Božidar Nestorović, Ksenija Bunjak, Ksenija Bulatović, Slađana Meseldžija, Daniela Perović, Igor Vujačić
Shelters for pedestrians and cyclists across typical zones of Montenegro are envisaged as contemporary interpretation of traditional houses in the area, with use of natural material only – primarily stone, as characteristic of Montenegrin landscape.
Shelters in Montenegro’s mountaneous parts is projected as a modern transformation and modification of a Mount Durmitor house. The shelter’s roof is pyramidal and wooden. Stone, as the main motiff of the area, is used in several forms, in gradation, according to type and size. Smaller, broken stones are used for floor. Larger stones are placed in wire lattices, to create walls. The largest stones, covered by wooden bars, are used for making benches inside shelters.
Shelters in continental part of Montenegro are projected as contemporary expression of forming a Crmnica house. The roof is two-lead, while the whole form is moved to the length, in order to create a plateau as association of a Crmnica house.
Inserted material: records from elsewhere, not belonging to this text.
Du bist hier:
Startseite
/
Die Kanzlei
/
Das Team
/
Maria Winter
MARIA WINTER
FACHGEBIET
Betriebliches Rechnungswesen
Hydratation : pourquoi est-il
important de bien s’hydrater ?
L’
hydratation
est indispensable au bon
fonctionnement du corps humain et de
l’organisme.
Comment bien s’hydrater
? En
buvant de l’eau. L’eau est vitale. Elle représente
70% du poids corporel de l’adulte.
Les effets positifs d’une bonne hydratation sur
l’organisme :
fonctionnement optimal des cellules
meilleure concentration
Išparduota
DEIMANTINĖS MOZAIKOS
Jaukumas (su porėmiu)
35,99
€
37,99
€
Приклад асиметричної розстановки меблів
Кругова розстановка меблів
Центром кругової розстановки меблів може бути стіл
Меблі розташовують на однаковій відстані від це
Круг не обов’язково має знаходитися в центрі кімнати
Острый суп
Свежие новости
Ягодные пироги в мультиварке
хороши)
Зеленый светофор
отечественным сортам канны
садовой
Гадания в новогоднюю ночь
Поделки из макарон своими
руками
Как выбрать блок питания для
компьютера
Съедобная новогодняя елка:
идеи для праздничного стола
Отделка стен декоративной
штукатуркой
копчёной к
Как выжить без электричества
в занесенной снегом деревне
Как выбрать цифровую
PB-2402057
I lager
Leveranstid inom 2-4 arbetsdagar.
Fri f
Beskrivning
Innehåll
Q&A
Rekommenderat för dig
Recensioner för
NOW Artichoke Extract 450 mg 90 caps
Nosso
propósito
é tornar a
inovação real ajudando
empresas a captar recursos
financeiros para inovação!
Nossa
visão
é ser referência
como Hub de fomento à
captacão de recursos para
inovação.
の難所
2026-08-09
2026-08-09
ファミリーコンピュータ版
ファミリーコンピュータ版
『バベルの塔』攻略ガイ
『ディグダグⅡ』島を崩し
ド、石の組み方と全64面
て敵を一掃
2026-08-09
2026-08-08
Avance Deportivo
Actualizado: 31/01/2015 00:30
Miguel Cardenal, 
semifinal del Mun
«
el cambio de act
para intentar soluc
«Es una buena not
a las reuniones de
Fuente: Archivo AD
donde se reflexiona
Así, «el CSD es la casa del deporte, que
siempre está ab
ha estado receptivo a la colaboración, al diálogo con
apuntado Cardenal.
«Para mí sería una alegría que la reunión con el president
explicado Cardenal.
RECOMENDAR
Again, stone elements are used for floor, walls and benches.
Shelters in Montenegro’s coastal area are projected as a contemporary variety of forming a traditional house in Pastrovici. The roof is single-leadi, sloping toward the sea. On the other side there is a horizontal steel partition along which there is greenery. The stoney wall partitions mark the space and create more shadow, for climate conditions.